Member of the Pennsylvania House of Representatives from the 97th district
- Incumbent
- Assumed office January 1, 2013
- Preceded by: John C. Bear

Personal details
- Born: October 24, 1956 (age 69)
- Party: Republican
- Spouse: Sally Mentzer
- Alma mater: Manheim Township High School Elizabethtown College (attended)
- Occupation: Legislator

= Steven Mentzer =

American politician

Steven C. Mentzer (born October 24, 1956) is a Republican member of the Pennsylvania House of Representatives. He has represented the 97th District since 2013.

Mentzer graduated from Manheim Township High School. He attended but did not graduate from Elizabethtown College. Mentzer spent several decades working in finance, holding an accounting position at Merrill Lynch and later serving as a financial advisor at Smith Barney.

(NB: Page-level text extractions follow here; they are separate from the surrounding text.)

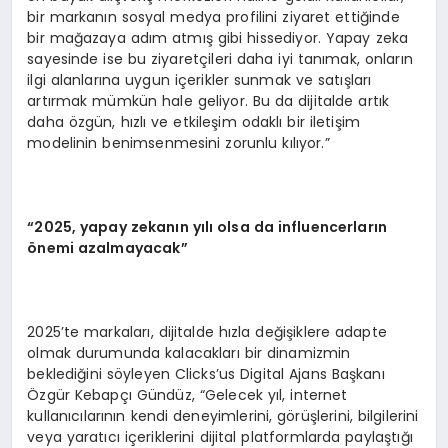
bir markanın sosyal medya profilini ziyaret ettiğinde
bir mağazaya adım atmış gibi hissediyor. Yapay zeka
sayesinde ise bu ziyaretçileri daha iyi tanımak, onların
ilgi alanlarına uygun içerikler sunmak ve satışları
artırmak mümkün hale geliyor. Bu da dijitalde artık
daha özgün, hızlı ve etkileşim odaklı bir iletişim
modelinin benimsenmesini zorunlu kılıyor.”
“2025, yapay zekanın yılı olsa da influencerların
önemi azalmayacak”
2025’te markaları, dijitalde hızla değişiklere adapte
olmak durumunda kalacakları bir dinamizmin
beklediğini söyleyen Clicks’us Digital Ajans Başkanı
Özgür Kebapçı Gündüz, “Gelecek yıl, internet
kullanıcılarının kendi deneyimlerini, görüşlerini, bilgilerini
veya yaratıcı içeriklerini dijital platformlarda paylaştığı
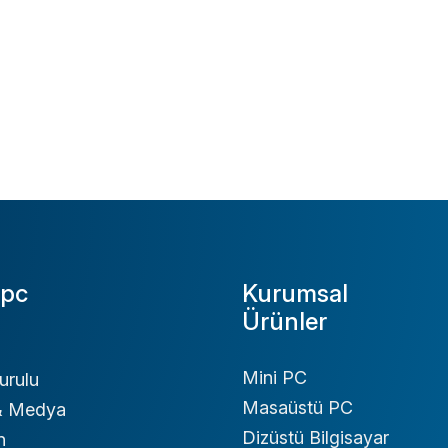
pc
Kurumsal
Ürünler
Mini PC
urulu
Masaüstü PC
 & Medya
Dizüstü Bilgisayar
n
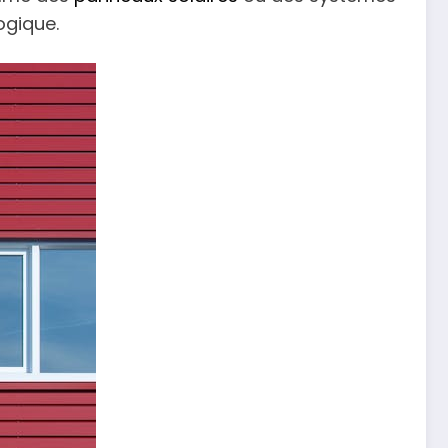
ogique.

A long time volunteer to humanitarian organizations, in 2007, Mentzer founded a Central American Relief Efforts, a small nonprofit organization.

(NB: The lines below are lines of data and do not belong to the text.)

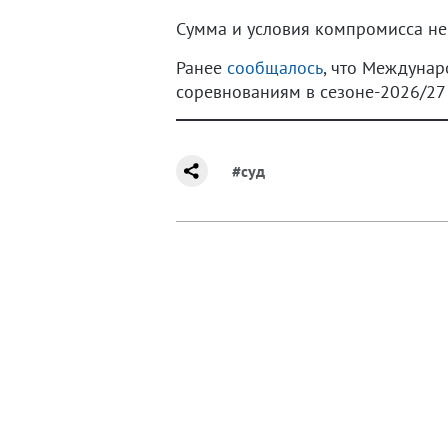
Сумма и условия компромисса не
Ранее
сообщалось
, что Междунар
соревнованиям в сезоне-2026/27 
#суд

Mentzer began his political career in 2009 when he won, unopposed, the race for Manheim Township Treasurer. During his term as treasurer he ran for the state house position in 2012 after incumbent John C. Bear dropped out after winning the Republican primary, and won unopposed in the general election. He has successfully run for re-election in the subsequent four general elections.

Mentzer is currently a member of the Aging & Older Adult Services, Insurance, Professional Licensure, and Tourism & Recreational Development committees.